第10話 状況を確認する

 ……はぁ、こんなに期待されちゃ仕方ないか。


 みんな、めちゃくちゃキラキラした目で見てくるし……。


 どちらにしろ、このままだと俺自身もスローライフを送れない。


 それにダラダラしすぎた罪悪感が……少しは頑張らないとだね。


「ふぅ、違う意味で疲れた」


「ふふ、あんな風に感謝されることなかったですからね」


結局、あの後は氷の魔法も使いまくって人々に配っていた。

あれくらいあれば、少しはマシになるだろう。


「まあ、無能で有名だったからねー」


「あ、あれで無能なのですか?」


「あぁー、いや……」


「主人殿は、王位争いを避けるために力を隠していたのですよ」


「な、なるほど! 納得です!」


 ……納得しないで! 違うから!

 いや、争いをしたくなかったことは事実だけど!

 その後、再び領内を案内される。

 冒険者ギルドは閑散としており、実質的に殆ど活動していないみたい。

 それに伴い、武器や防具屋も寂れていた。


「あちゃー、随分と寂れてるね?」


「申し訳ありません。若者や優秀な冒険者達は、ほとんど王都方面に行ってしまい……もしくは、南の国に出稼ぎに行っています」


「まあ、こんなに暑いんじゃやる気も出ないよね。それに、報酬も低くなっちゃうし。そうなると、魔物とか溢れて大変じゃない?」


 魔物は、何処からともなく突然現れる。

 理由とか、いつからそうだったわからないけど、そういうものらしい。


「幸い、魔物が近づくことは少ないので……なにせ、森の中に美味しいものがありますから。こちらにくる弱い魔物程度なら、我々でも対処ができますし」


「なるほど、不幸中の幸いってことかぁ。ということは、森はあるんだ?」


「はい。ここから更に西に行ったところに。

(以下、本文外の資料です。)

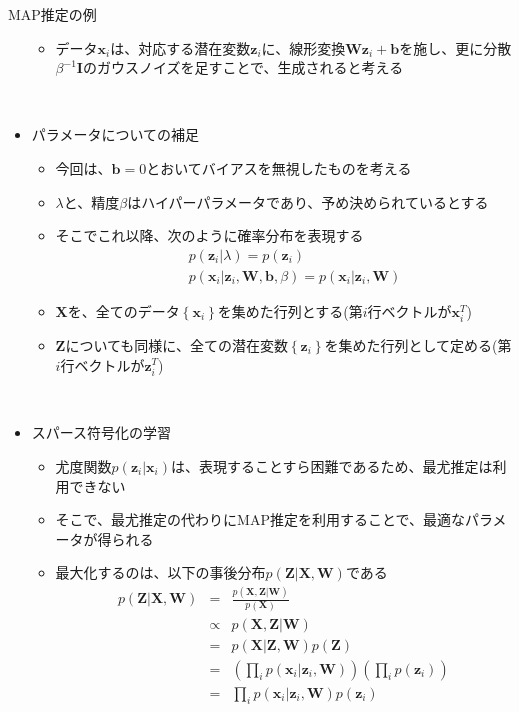 \documentclass[dvipdfmx,notheorems,t]{beamer}
\begin{document}
\begin{frame}{MAP推定の例}
\begin{itemize}
\begin{itemize}
		\item データ$\bm{x}_i$は、対応する潜在変数$\bm{z}_i$に、線形変換$\bm{W} \bm{z}_i + \bm{b}$を施し、更に分散$\beta^{-1} \bm{I}$のガウスノイズを足すことで、生成されると考える
	\end{itemize} \
	
	\item パラメータについての補足
	\begin{itemize}
		\item 今回は、$\bm{b} = 0$とおいて\alert{バイアスを無視}したものを考える
		\item $\lambda$と、精度$\beta$は\alert{ハイパーパラメータ}であり、予め決められているとする
		\item そこでこれ以降、次のように確率分布を表現する
		\begin{eqnarray}
			&& p(\bm{z}_i | \lambda) = p(\bm{z}_i) \\
			&& p(\bm{x}_i | \bm{z}_i, \bm{W}, \bm{b}, \beta) = p(\bm{x}_i | \bm{z}_i, \bm{W})
		\end{eqnarray}
		
		\item $\bm{X}$を、全てのデータ$\left\{ \bm{x}_i \right\}$を集めた行列とする(第$i$行ベクトルが$\bm{x}_i^T$)
		\item $\bm{Z}$についても同様に、全ての潜在変数$\left\{ \bm{z}_i \right\}$を集めた行列として定める(第$i$行ベクトルが$\bm{z}_i^T$)
	\end{itemize} \
	
	\item スパース符号化の学習
	\begin{itemize}
		\item 尤度関数$p(\bm{z}_i | \bm{x}_i)$は、\alert{表現することすら困難}であるため、最尤推定は利用できない
		\item そこで、最尤推定の代わりに\alert{MAP推定}を利用することで、最適なパラメータが得られる
		\newline
		\item 最大化するのは、以下の事後分布$p(\bm{Z} | \bm{X}, \bm{W})$である
		\begin{eqnarray}
			p(\bm{Z} | \bm{X}, \bm{W}) &=& \frac{p(\bm{X}, \bm{Z} | \bm{W})}{p(\bm{X})} \\
			&\propto& p(\bm{X}, \bm{Z} | \bm{W}) \\
			&=& p(\bm{X} | \bm{Z}, \bm{W}) p(\bm{Z}) \\
			&=& \left( \prod_i p(\bm{x}_i | \bm{z}_i, \bm{W}) \right) \left( \prod_i p(\bm{z}_i) \right) \\
			&=& \prod_i p(\bm{x}_i | \bm{z}_i, \bm{W}) p(\bm{z}_i)
		\end{eqnarray}
		

\end{itemize}
\end{itemize}
\end{frame}
\end{document}
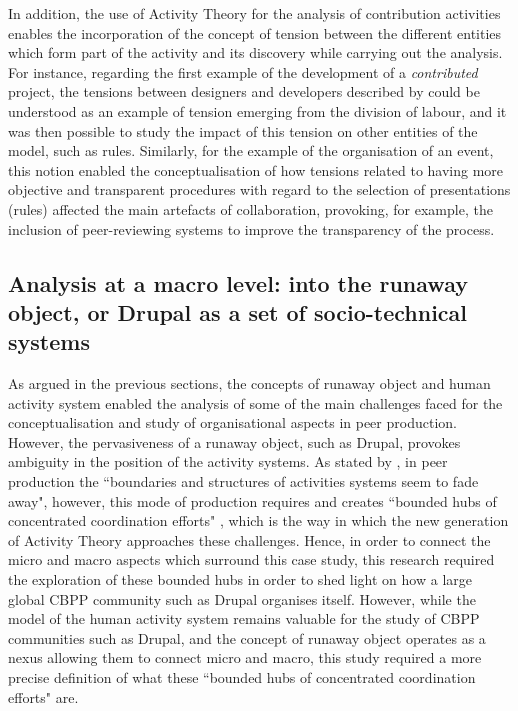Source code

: In addition, the use of Activity Theory for the analysis of contribution activities enables the incorporation of the concept of tension between the different entities which form part of the activity and its discovery while carrying out the analysis. For instance, regarding the first example of the development of a \textit{contributed} project, the tensions between designers and developers described by \textcite{Zilouchian2011} could be understood as an example of tension emerging from the division of labour, and it was then possible to study the impact of this tension on other entities of the model, such as rules. Similarly, for the example of the organisation of an event, this notion enabled the conceptualisation of how tensions related to having more objective and transparent procedures with regard to the selection of presentations (rules) affected the main artefacts of collaboration, provoking, for example, the inclusion of peer-reviewing systems to improve the transparency of the process.

\subsection{Analysis at a macro level: into the runaway object, or Drupal as a set of socio-technical systems}

As argued in the previous sections, the concepts of runaway object and human activity system enabled the analysis of some of the main challenges faced for the conceptualisation and study of organisational aspects in peer production. However, the pervasiveness \parencite[304-306]{engestrom_future_2009} of a runaway object, such as Drupal, provokes ambiguity in the position of the activity systems. As stated by \textcite[309]{engestrom_future_2009}, in peer production the ``boundaries and structures of activities systems seem to fade away", however, this mode of production requires and creates ``bounded hubs of concentrated coordination efforts" \parencite[310]{engestrom_future_2009}, which is the way in which the new generation of Activity Theory approaches these challenges. Hence, in order to connect the micro and macro aspects which surround this case study, this research required the exploration of these bounded hubs in order to shed light on how a large global CBPP community such as Drupal organises itself. However, while the model of the human activity system remains valuable for the study of CBPP communities such as Drupal, and the concept of runaway object operates as a nexus allowing them to connect micro and macro, this study required a more precise definition of what these ``bounded hubs of concentrated coordination efforts" are.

ですが、凶暴な魔獣や魔物がいて奥には行けません。何より、数が多いです」


「あぁー、狩る人もいないから増えちゃったのか」


 次に案内されたのは南にある商店街で、こちらも栄えてるとはいえない。

 前世で言うところの、いわゆるシャッター街というやつだ。

 買いに来る人が少ないんじゃ無理もない。


「商人が来るには、何か名物がないとだし」


「はい、それが以前は森から取れる恵だったのですが……」


「ふんふん、見えてきたね」


 最後に、住民が住んでいる東側に行く。

 そこでは北側が人族、南側が獣人と住み分けができているようだ。

 奴隷扱いを受けているわけではないが、仲良くというわけではないらしい。


「これはあえて別にしてるのかな?」


「いえ、自動的にこのような形になりました。できれば、協力して欲しいのですが……やはり、過去の出来事がありますので」


「じゃあ、その辺りはクオンに任せるよ」


「とりあえず、努力はしてみます」


「ひとまず、このような感じになります。何か疑問はございますでしょうか?」


「うーん、下水処理とかゴミ問題は平気?」


 特に気になったのは、汚染処理についてだ。

 この暑さでは、色々な問題が起きる可能性がある。


「住民が少ないため、今のところは問題ありませんが……それでも大分まずいかと」


「それを放っておくと良くないね。んじゃ、そこからどうにかするかな」


「それはどういう……? 流石に水で全て押し流すというわけにも……」


「そんなことしたら、地上に溢れちゃうからね。えっと、まとめると……まずは水が必要、食料がない、暑いのが大変、人が来ない、街を綺麗にしたい。まずは、こんなところかな?」


「はい、合っております」


 特産品とかは後で考えればいい。

 外壁なんかも、ドワーフを誘致すればいいし。

 そのための方法も、今なら浮かんでる。

 まずは、人が住みやすい環境にすることだね。


「よし、決めた。まずは、森に行ってみるよ。流石に暗くなってきたから明日の朝一がいいかな」


「えっ? は、話を聞いておりましたでしょうか?」


「うん、危険だってね。大丈夫、俺にはクオンがついてるから」


「はっ、私が一命に代えてもお守りします」


「……では、せめてこちらも人員を用意させてくださいませ」


 さてさて、まずは自分も住みやすいように頑張りますか!


その前に……眠いから寝ようっと。